**Stored data**
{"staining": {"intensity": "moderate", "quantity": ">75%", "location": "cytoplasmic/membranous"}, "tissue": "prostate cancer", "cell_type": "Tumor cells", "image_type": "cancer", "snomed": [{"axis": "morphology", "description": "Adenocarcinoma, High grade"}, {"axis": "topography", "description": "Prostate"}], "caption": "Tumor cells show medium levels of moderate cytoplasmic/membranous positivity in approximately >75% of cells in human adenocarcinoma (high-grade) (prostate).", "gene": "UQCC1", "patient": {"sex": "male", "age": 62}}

...

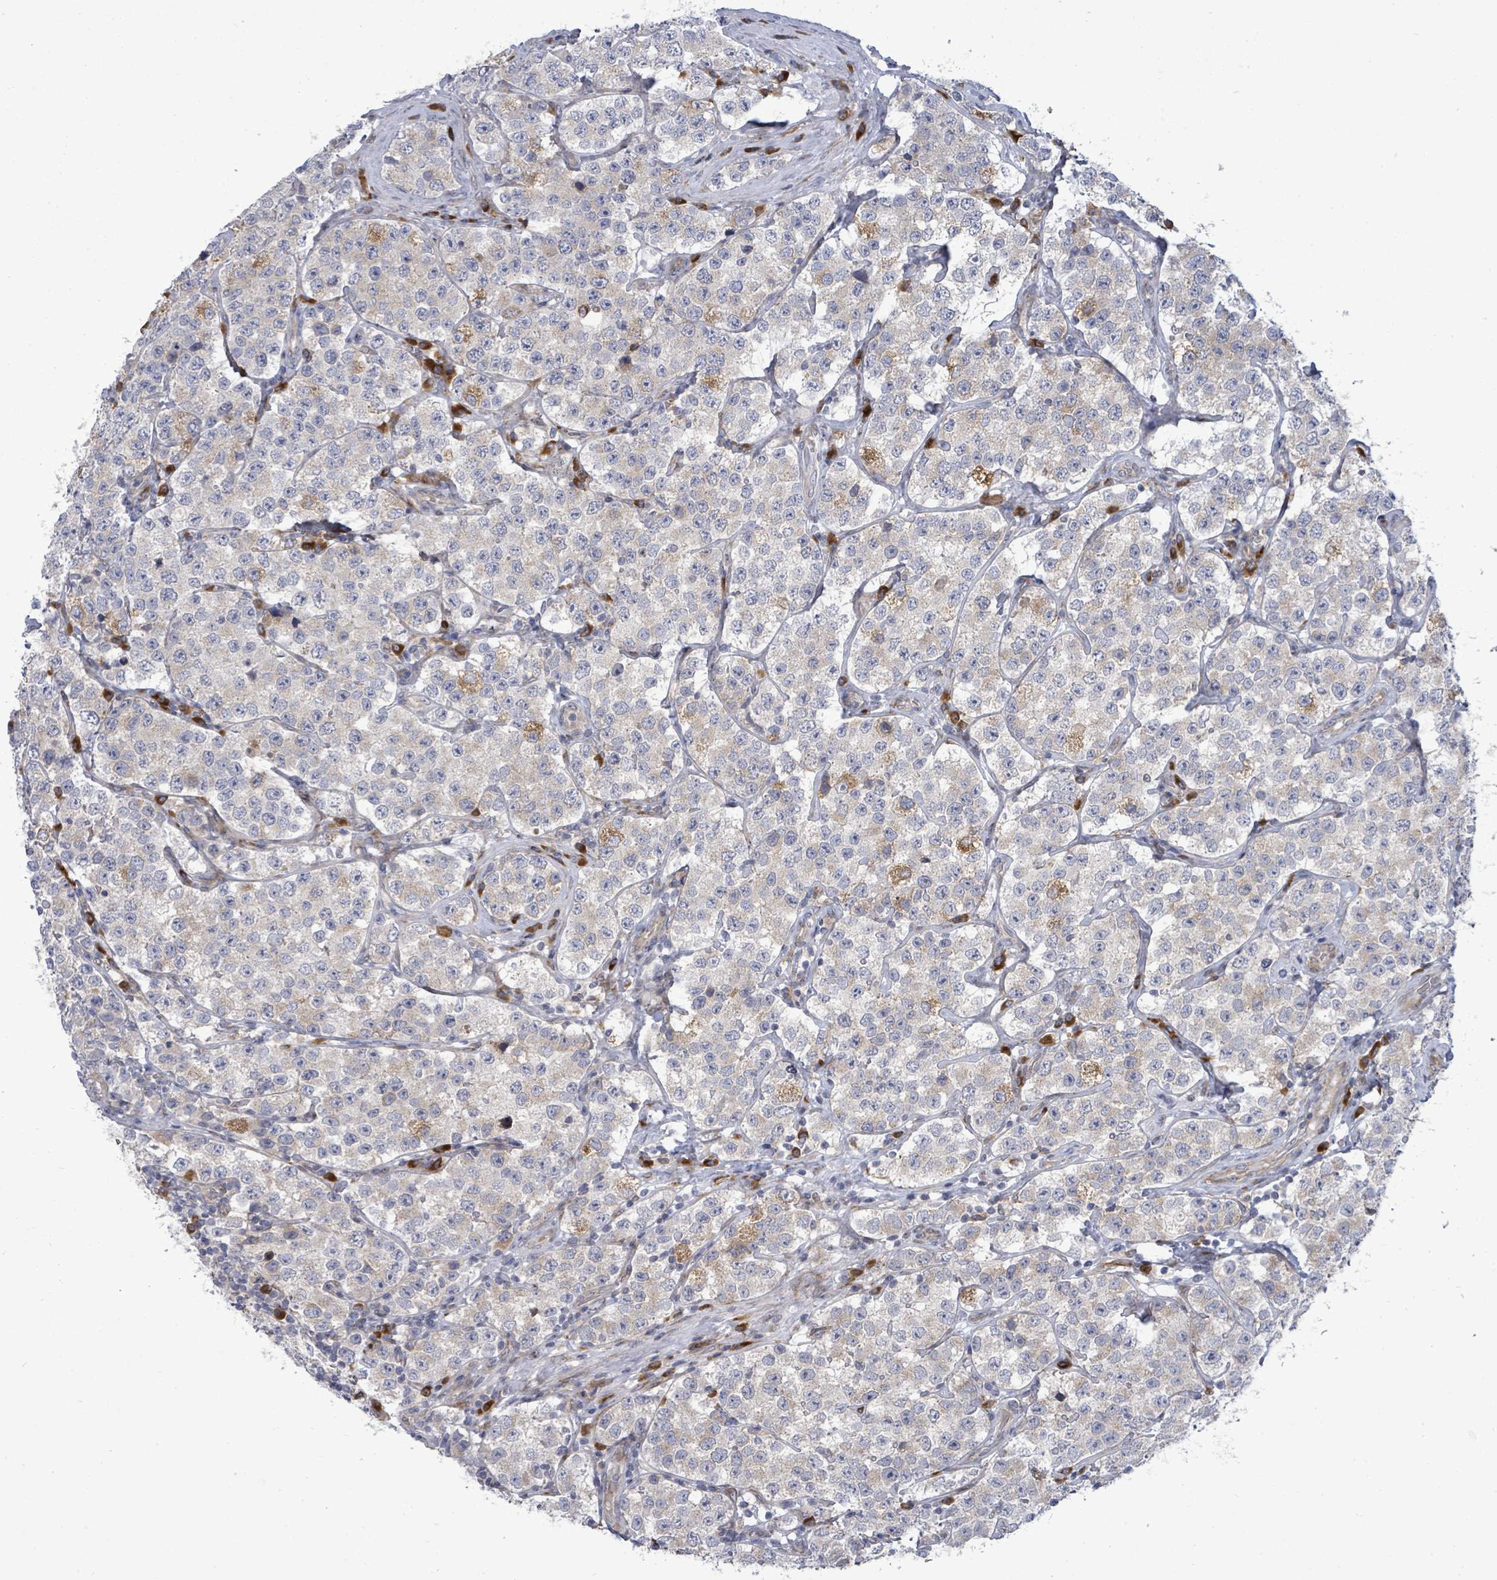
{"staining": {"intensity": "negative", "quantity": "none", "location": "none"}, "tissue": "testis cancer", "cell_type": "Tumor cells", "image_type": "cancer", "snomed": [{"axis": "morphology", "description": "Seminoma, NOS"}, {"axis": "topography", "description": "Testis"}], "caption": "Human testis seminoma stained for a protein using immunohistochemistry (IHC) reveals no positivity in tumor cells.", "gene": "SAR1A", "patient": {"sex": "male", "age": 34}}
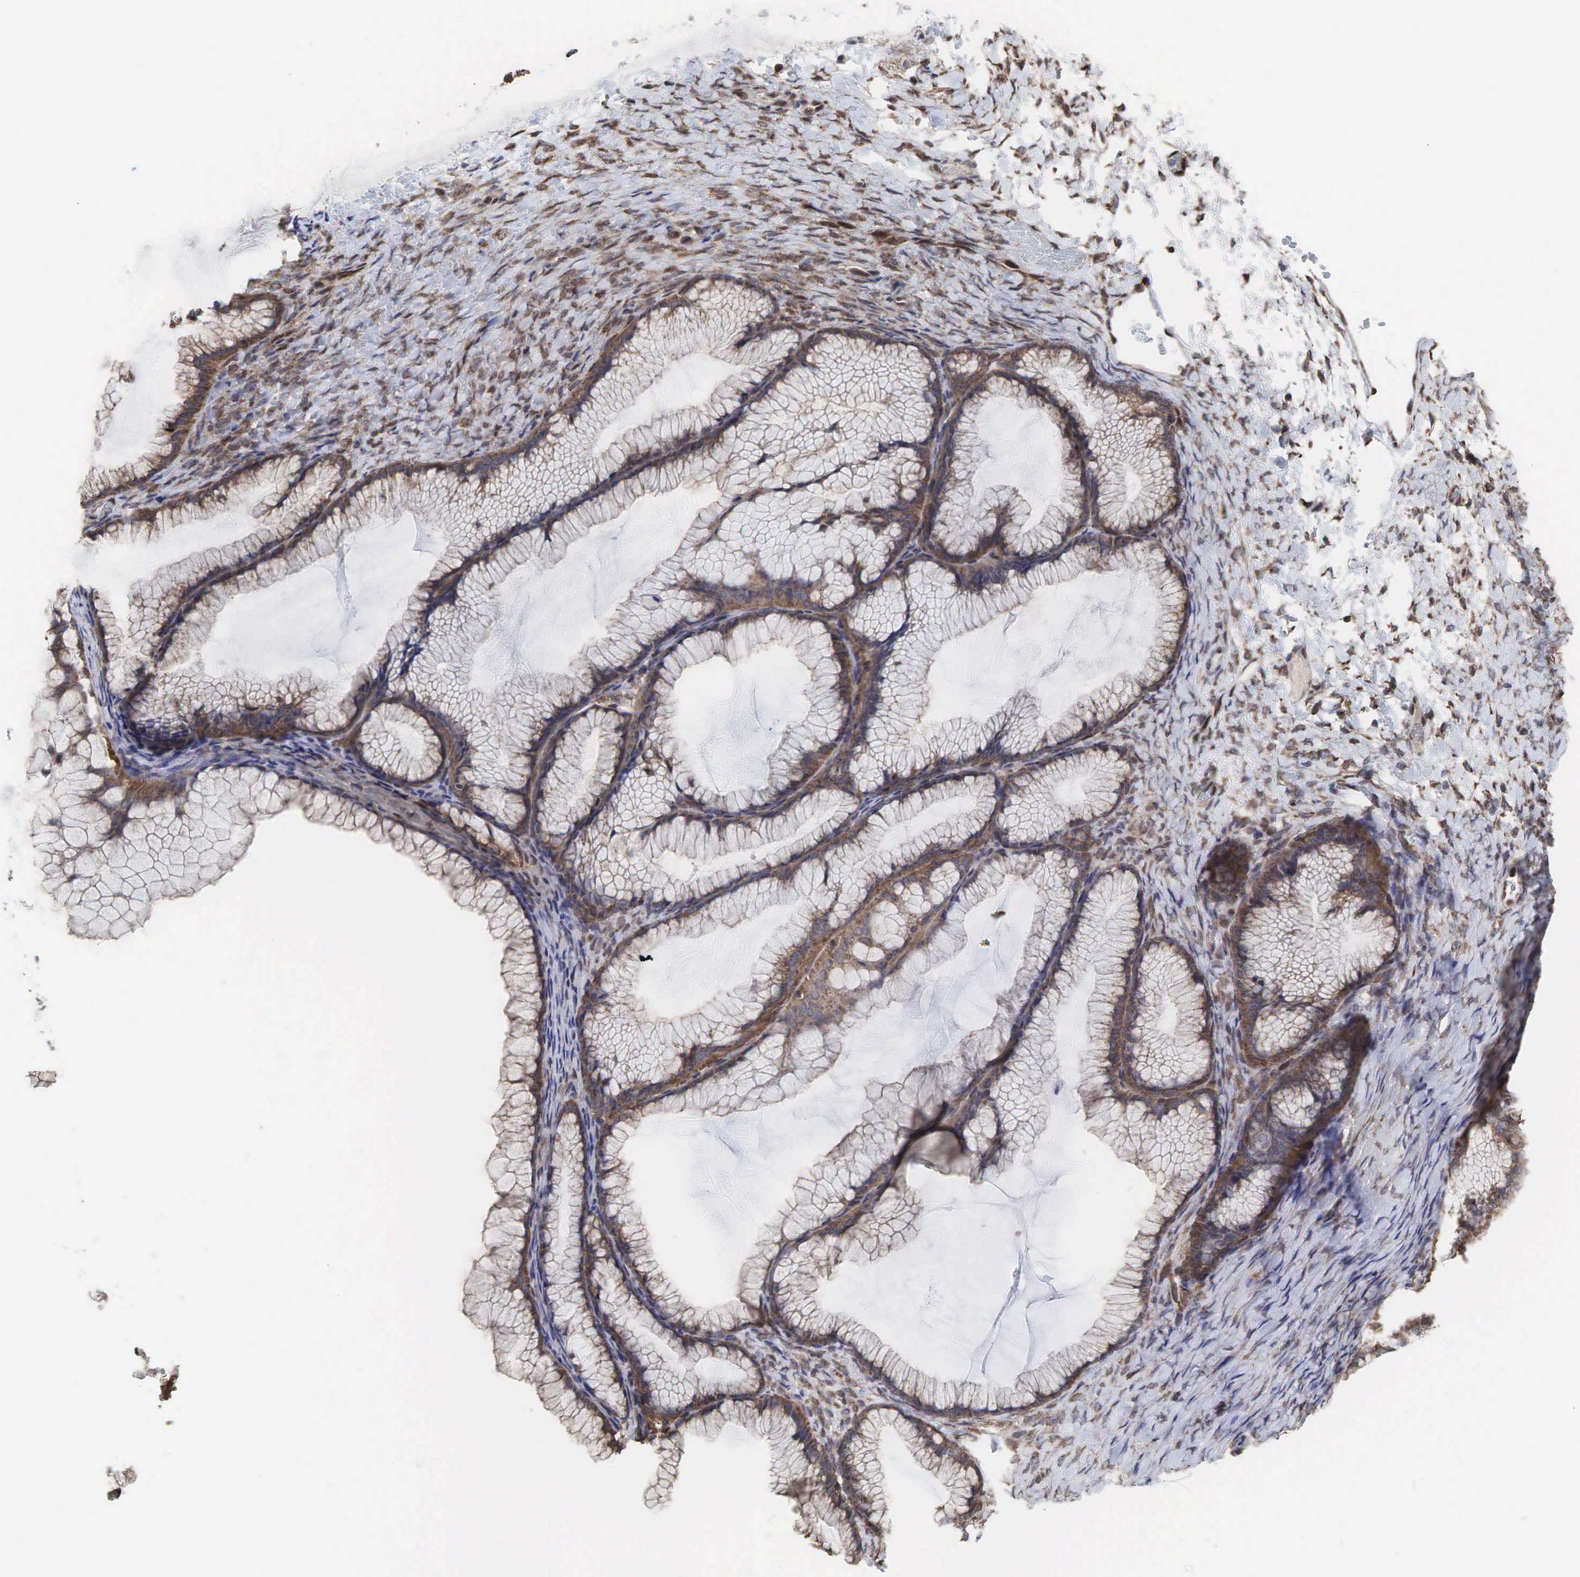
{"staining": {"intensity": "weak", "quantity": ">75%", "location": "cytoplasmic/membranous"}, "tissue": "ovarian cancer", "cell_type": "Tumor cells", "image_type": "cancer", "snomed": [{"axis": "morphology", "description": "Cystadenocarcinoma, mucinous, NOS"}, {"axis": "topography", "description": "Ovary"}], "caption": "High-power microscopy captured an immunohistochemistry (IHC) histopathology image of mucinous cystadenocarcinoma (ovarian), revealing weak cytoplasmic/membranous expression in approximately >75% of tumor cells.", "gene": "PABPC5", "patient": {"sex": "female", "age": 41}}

**What is required**
In the entries above, find the line containing "testis seminoma stained" and the line containing "microscopy captured an"; give again exactly those two lines and every line between them, minus the pictures.

**Task solution**
{"staining": {"intensity": "negative", "quantity": "none", "location": "none"}, "tissue": "testis cancer", "cell_type": "Tumor cells", "image_type": "cancer", "snomed": [{"axis": "morphology", "description": "Seminoma, NOS"}, {"axis": "topography", "description": "Testis"}], "caption": "Human testis seminoma stained for a protein using immunohistochemistry (IHC) reveals no positivity in tumor cells.", "gene": "SAR1A", "patient": {"sex": "male", "age": 34}}
{"staining": {"intensity": "weak", "quantity": ">75%", "location": "cytoplasmic/membranous"}, "tissue": "ovarian cancer", "cell_type": "Tumor cells", "image_type": "cancer", "snomed": [{"axis": "morphology", "description": "Cystadenocarcinoma, mucinous, NOS"}, {"axis": "topography", "description": "Ovary"}], "caption": "High-power microscopy captured an immunohistochemistry (IHC) histopathology image of mucinous cystadenocarcinoma (ovarian), revealing weak cytoplasmic/membranous expression in approximately >75% of tumor cells.", "gene": "PABPC5", "patient": {"sex": "female", "age": 41}}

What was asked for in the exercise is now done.